▶ **Your task**
Lines holding the word "will" must be located in the listing below and copied.

▶ **Records shown**
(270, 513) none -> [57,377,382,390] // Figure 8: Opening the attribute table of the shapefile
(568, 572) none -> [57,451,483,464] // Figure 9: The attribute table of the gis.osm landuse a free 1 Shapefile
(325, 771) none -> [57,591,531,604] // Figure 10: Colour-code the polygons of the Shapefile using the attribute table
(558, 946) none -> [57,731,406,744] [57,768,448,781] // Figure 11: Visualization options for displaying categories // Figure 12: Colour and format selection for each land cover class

* * *

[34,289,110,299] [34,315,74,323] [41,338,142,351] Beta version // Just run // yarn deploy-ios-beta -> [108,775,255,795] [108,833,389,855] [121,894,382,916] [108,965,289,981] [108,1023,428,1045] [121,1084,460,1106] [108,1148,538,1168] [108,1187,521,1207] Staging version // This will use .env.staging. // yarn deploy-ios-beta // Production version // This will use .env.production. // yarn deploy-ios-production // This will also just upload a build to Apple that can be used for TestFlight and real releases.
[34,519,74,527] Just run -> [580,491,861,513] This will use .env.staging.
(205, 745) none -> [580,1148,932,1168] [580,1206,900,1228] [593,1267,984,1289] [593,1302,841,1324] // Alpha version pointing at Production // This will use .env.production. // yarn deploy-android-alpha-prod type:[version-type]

...

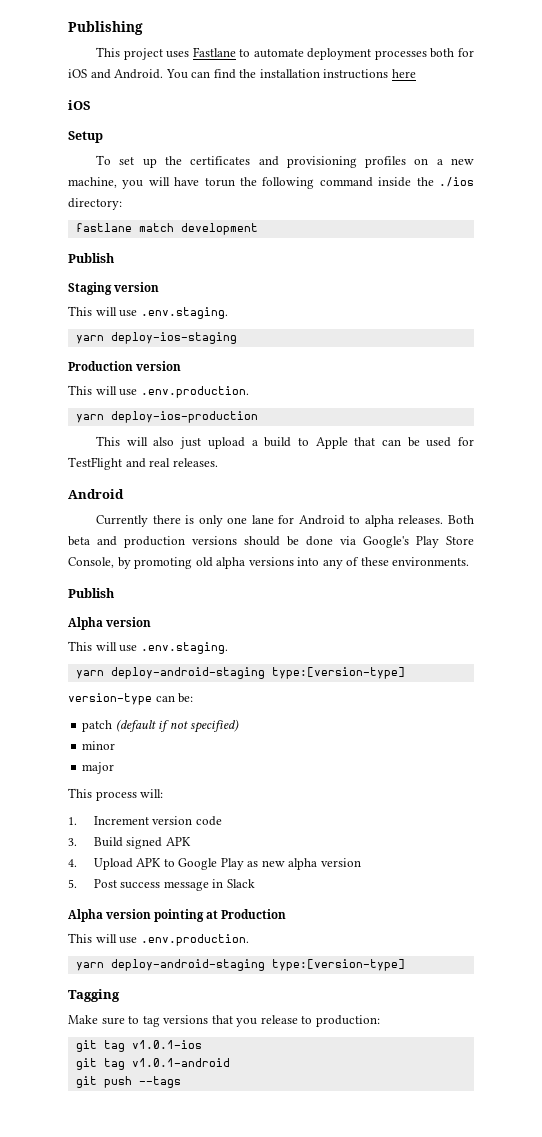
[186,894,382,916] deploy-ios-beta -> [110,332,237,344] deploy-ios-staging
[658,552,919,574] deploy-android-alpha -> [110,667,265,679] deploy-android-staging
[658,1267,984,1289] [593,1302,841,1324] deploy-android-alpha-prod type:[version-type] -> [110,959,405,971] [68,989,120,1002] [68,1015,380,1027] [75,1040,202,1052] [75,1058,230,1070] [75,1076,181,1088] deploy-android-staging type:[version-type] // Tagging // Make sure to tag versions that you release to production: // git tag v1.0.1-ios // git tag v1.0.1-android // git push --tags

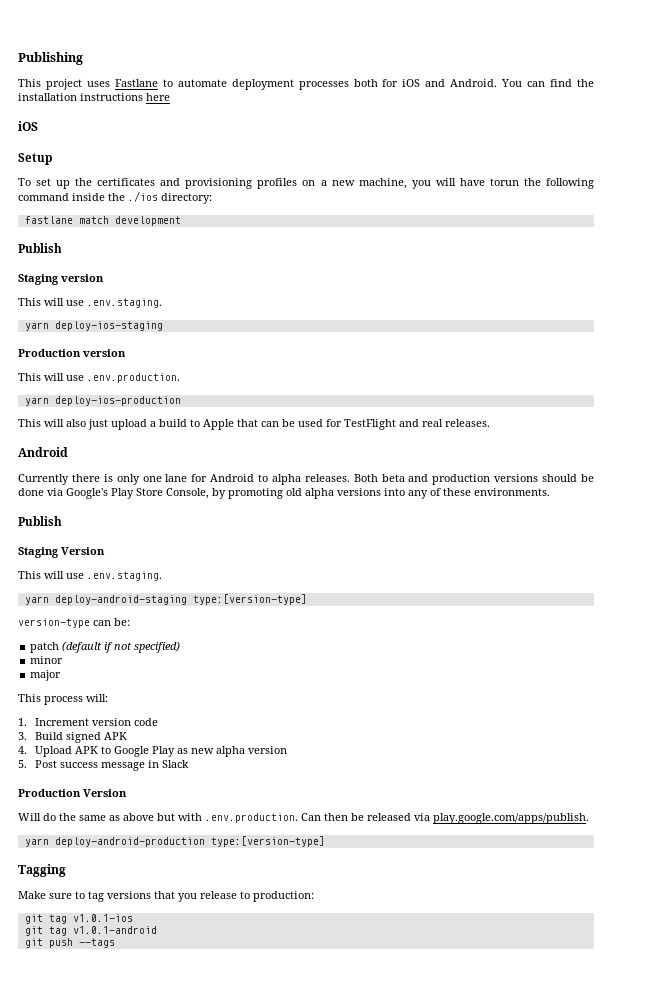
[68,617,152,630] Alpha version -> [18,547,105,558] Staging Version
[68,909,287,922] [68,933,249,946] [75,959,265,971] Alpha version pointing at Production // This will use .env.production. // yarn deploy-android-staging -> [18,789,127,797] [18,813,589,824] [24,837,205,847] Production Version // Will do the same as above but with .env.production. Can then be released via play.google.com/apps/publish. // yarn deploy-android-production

▶ **Result**
[34,289,110,299] [34,315,74,323] [41,338,142,351] Beta version // Just run // yarn deploy-ios-beta -> [108,775,255,795] [108,833,389,855] [121,894,382,916] [108,965,289,981] [108,1023,428,1045] [121,1084,460,1106] [108,1148,538,1168] [108,1187,521,1207] Staging version // This will use .env.staging. // yarn deploy-ios-beta // Production version // This will use .env.production. // yarn deploy-ios-production // This will also just upload a build to Apple that can be used for TestFlight and real releases.
[34,519,74,527] Just run -> [580,491,861,513] This will use .env.staging.
(205, 745) none -> [580,1148,932,1168] [580,1206,900,1228] [593,1267,984,1289] [593,1302,841,1324] // Alpha version pointing at Production // This will use .env.production. // yarn deploy-android-alpha-prod type:[version-type]
[68,909,287,922] [68,933,249,946] [75,959,265,971] Alpha version pointing at Production // This will use .env.production. // yarn deploy-android-staging -> [18,789,127,797] [18,813,589,824] [24,837,205,847] Production Version // Will do the same as above but with .env.production. Can then be released via play.google.com/apps/publish. // yarn deploy-android-production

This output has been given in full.